One of our goals for this trip to the Pantanal is to start a track trap project that we can field test here and continue with a sister project along the Assabet River near Hudson High School. Upon our arrival, we were excited to discover that Natalie, a guest researcher here for this week, is conducting her own project to compare two different track trap designs. We went along with Natalie to see her track trap system at work.

Natalie may be soft-spoken but she has a big idea. Natalie is a biologist developing a new method of track traps, a method used in research to identify animals. Traditional track traps are made with mud or sand and baited with food or scented lures. Natalie's method uses a unique sheet of plastic that records the track or print of an animal on its surface rather than a three-dimensional print in mud or sand. There was a rainstorm today and I saw how traditional traps are at a disadvantage because the tracks had been distorted or washed away. Natalie's method held up to the rain!

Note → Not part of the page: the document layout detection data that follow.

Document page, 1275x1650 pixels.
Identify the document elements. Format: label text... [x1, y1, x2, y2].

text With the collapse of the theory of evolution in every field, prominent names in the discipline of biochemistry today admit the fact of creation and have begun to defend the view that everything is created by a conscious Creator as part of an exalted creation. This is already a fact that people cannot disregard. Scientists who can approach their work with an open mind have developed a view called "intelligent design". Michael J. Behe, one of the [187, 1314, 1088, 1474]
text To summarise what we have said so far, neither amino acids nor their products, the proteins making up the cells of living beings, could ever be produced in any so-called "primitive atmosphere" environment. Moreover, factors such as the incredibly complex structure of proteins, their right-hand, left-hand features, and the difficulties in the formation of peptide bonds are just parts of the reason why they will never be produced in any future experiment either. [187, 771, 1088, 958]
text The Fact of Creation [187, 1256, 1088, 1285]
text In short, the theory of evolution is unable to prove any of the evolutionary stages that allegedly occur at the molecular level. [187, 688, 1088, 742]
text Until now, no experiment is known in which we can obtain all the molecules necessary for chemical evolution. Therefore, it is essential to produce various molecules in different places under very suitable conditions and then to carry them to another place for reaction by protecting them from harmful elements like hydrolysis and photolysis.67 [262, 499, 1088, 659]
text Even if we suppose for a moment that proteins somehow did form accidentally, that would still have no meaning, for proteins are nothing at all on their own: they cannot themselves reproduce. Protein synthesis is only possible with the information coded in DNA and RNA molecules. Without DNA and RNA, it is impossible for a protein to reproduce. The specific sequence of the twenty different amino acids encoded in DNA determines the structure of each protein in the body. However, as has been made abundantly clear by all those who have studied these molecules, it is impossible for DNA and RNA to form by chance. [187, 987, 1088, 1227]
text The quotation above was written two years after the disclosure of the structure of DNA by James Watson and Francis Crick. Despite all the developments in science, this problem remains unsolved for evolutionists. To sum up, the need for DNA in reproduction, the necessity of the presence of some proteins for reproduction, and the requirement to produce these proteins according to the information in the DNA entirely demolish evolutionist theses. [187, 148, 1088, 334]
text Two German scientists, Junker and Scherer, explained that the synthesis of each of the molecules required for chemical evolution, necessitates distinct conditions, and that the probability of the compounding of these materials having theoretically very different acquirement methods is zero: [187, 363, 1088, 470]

I went along with Natalie and her group to see how the traps were set. In her study, Natalie places a traditional track trap alongside her new method in order to compare data and limit variables. She says that if an animal walks on one trap they walk on the other, too. Then Natalie can compare the quality prints and identify animals from each track-taking method.

I asked Natalie how she came up with the idea of the plastic track recording material. She smiled brightly and said, "When I was a kid, I had a toy that I used to draw on and that is where I got the idea." I thought that was quite smart.

Natalie works at the University in Rio de Janeiro, Brazil. Presently they are partnering with a team of biologists: Vitor, Diogo, and veterinarian Tatiana studying small mammals in the Pantanal. Vitor, Tatiana, and Diogo are diagnosing and monitoring wildlife health here.

So what animals has she identified while working with track traps? She has made plaster casts as well as traced paw-print sketches of the crab-eating fox, agouti, bush dog, and ocelot. On the rounds to the traps, I saw a family of peccaries, a feral pig, two marsh deer, three agouti, toucans, southern screamers, two caracaras, a group of chaco chachalacas, and many more birds.

We are planning to set up our own traditional traps and make more plaster casts of the tracks here, too. I dream of finding prints of a jaguar in one of these traps! And when we return to Hudson, we will try out both methods. We wonder if the plastic will work equally well in somewhat colder temperatures.